ScanSource’s Specialty Technology Solutions business, which saw a 12 percent year-over-year fall in revenue, will require growth to return in its barcoding, point-of-sale and mobility businesses, Baur said.
“One of the things we’ve been talking about for a while is we still have growth in networking and physical security, which is in that segment,” he said. “We believe that we’ll continue to grow networking products, which are not from Cisco. We did receive recognition from [HPE] Aruba and continue to grow with them. So we believe barcoding and point of sale will come back. Mobility will come back. But right now, it’s our diverse group of technologies that really will enable us to weather this softening right now.”
ScanSource’s Cisco business is actually done in the distributor’s Modern Communications and Cloud segment, he said.
When it comes to winning the Cisco Distributor of the Year award, meanwhile, Baur said he was “proud” of ScanSource’s achievement.
“Just so you know, that means we competed against all of the distributors in the Americas, against Ingram Micro, against TD Synnex, etc.,” he said. “We’re very proud. It’s the first time we’ve won that award from Cisco. And we’ve been a Cisco distributor since 2007.”
Demand headwinds seem to be happening across the industry, Baur said.
“The demand environment is softening across the board,” he said. “So this is not just ScanSource. Earlier this quarter, and last quarter, you probably saw announcements from CDW, which has reported revenues down I think the last three quarters. It’s happening with other public companies reporting in our space. I can’t speak for the privates. But at our Channel Connect event in October in Orlando, we talked to a lot of our partners and a lot of our suppliers and saw it’s an industrywide impact.
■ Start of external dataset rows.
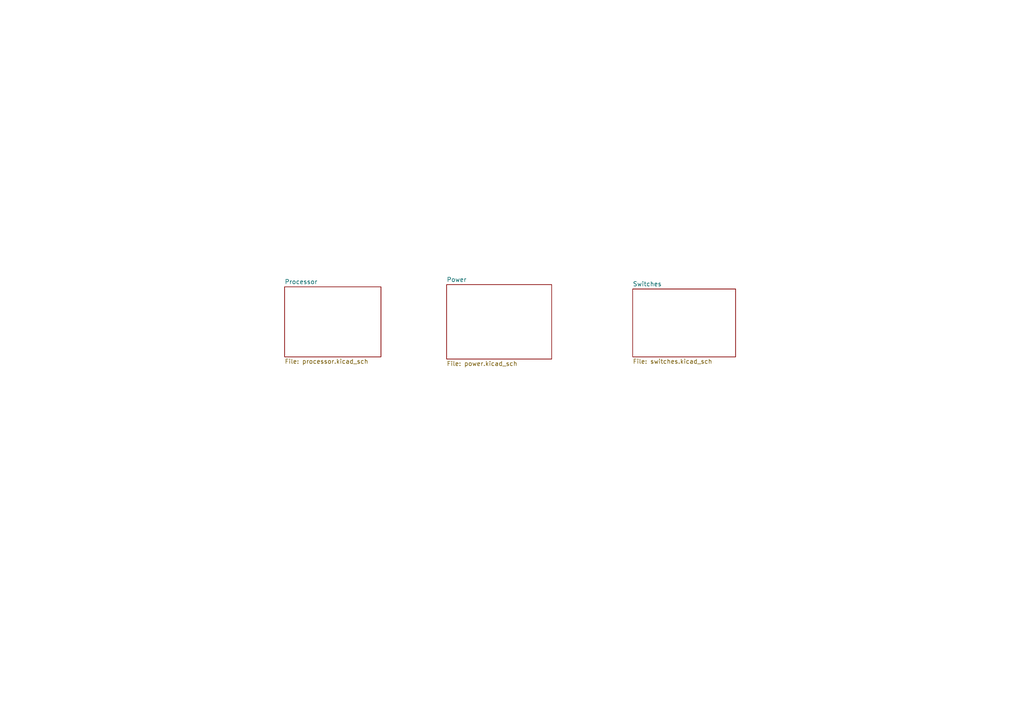
<source format=kicad_sch>
(kicad_sch
	(version 20231120)
	(generator "eeschema")
	(generator_version "8.0")
	(uuid "eb0a7a47-dd7a-4a84-9796-f2d6b72a167c")
	(paper "A4")
	(title_block
		(title "DevKeyboard")
		(date "2024-07-13")
		(rev "1.0")
		(company "WM")
	)
	(lib_symbols)
	(sheet
		(at 82.55 83.185)
		(size 27.94 20.32)
		(fields_autoplaced yes)
		(stroke
			(width 0.1524)
			(type solid)
		)
		(fill
			(color 0 0 0 0.0000)
		)
		(uuid "31a5450b-79a3-4acf-b17c-5b6f6a7818fa")
		(property "Sheetname" "Processor"
			(at 82.55 82.4734 0)
			(effects
				(font
					(size 1.27 1.27)
				)
				(justify left bottom)
			)
		)
		(property "Sheetfile" "processor.kicad_sch"
			(at 82.55 104.0896 0)
			(effects
				(font
					(size 1.27 1.27)
				)
				(justify left top)
			)
		)
		(instances
			(project "DevKeyboard"
				(path "/eb0a7a47-dd7a-4a84-9796-f2d6b72a167c"
					(page "3")
				)
			)
		)
	)
	(sheet
		(at 129.54 82.55)
		(size 30.48 21.59)
		(fields_autoplaced yes)
		(stroke
			(width 0.1524)
			(type solid)
		)
		(fill
			(color 0 0 0 0.0000)
		)
		(uuid "4f93f59a-891c-4eb6-8585-e0dc7acc49ac")
		(property "Sheetname" "Power"
			(at 129.54 81.8384 0)
			(effects
				(font
					(size 1.27 1.27)
				)
				(justify left bottom)
			)
		)
		(property "Sheetfile" "power.kicad_sch"
			(at 129.54 104.7246 0)
			(effects
				(font
					(size 1.27 1.27)
				)
				(justify left top)
			)
		)
		(instances
			(project "DevKeyboard"
				(path "/eb0a7a47-dd7a-4a84-9796-f2d6b72a167c"
					(page "4")
				)
			)
		)
	)
	(sheet
		(at 183.515 83.82)
		(size 29.845 19.685)
		(fields_autoplaced yes)
		(stroke
			(width 0.1524)
			(type solid)
		)
		(fill
			(color 0 0 0 0.0000)
		)
		(uuid "c371fbbb-5a42-46f2-b0f9-aba941ff418c")
		(property "Sheetname" "Switches"
			(at 183.515 83.1084 0)
			(effects
				(font
					(size 1.27 1.27)
				)
				(justify left bottom)
			)
		)
		(property "Sheetfile" "switches.kicad_sch"
			(at 183.515 104.0896 0)
			(effects
				(font
					(size 1.27 1.27)
				)
				(justify left top)
			)
		)
		(instances
			(project "DevKeyboard"
				(path "/eb0a7a47-dd7a-4a84-9796-f2d6b72a167c"
					(page "2")
				)
			)
		)
	)
	(sheet_instances
		(path "/"
			(page "1")
		)
	)
)

</source>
We’re not alone.”
For its first fiscal quarter 2024 ended Sept. 30, ScanSource reported total revenue of $876.31 million, down 7 percent from the $943.81 million the company reported for its first fiscal quarter 2023.
This includes revenue from its Specialty Technology Solutions business of $509.57 million, down 12 percent over last year, and revenue from its Modern Communications and Cloud business of $366.74 million, flat with last year.
Total revenue missed analyst expectations by $45.29 million, according to Seeking Alpha.
ScanSource also reported GAAP net income of $15.43 million, or 61 cents per share, down from last year’s $24.04 million, or 94 cents per share. On a non-GAAP basis, the distributor reported net income of $18.73 million, or 74 cents per share, down from last year’s $27.20 million, or $1.07 per share.
Non-GAAP income missed analyst expectations by 16 cents per share, according to Seeking Alpha.
Looking ahead, ScanSource is guiding revenue of at least $3.8 billion, adjusted EBITDA of at least $170 million, and free cash flow of at least $200 million.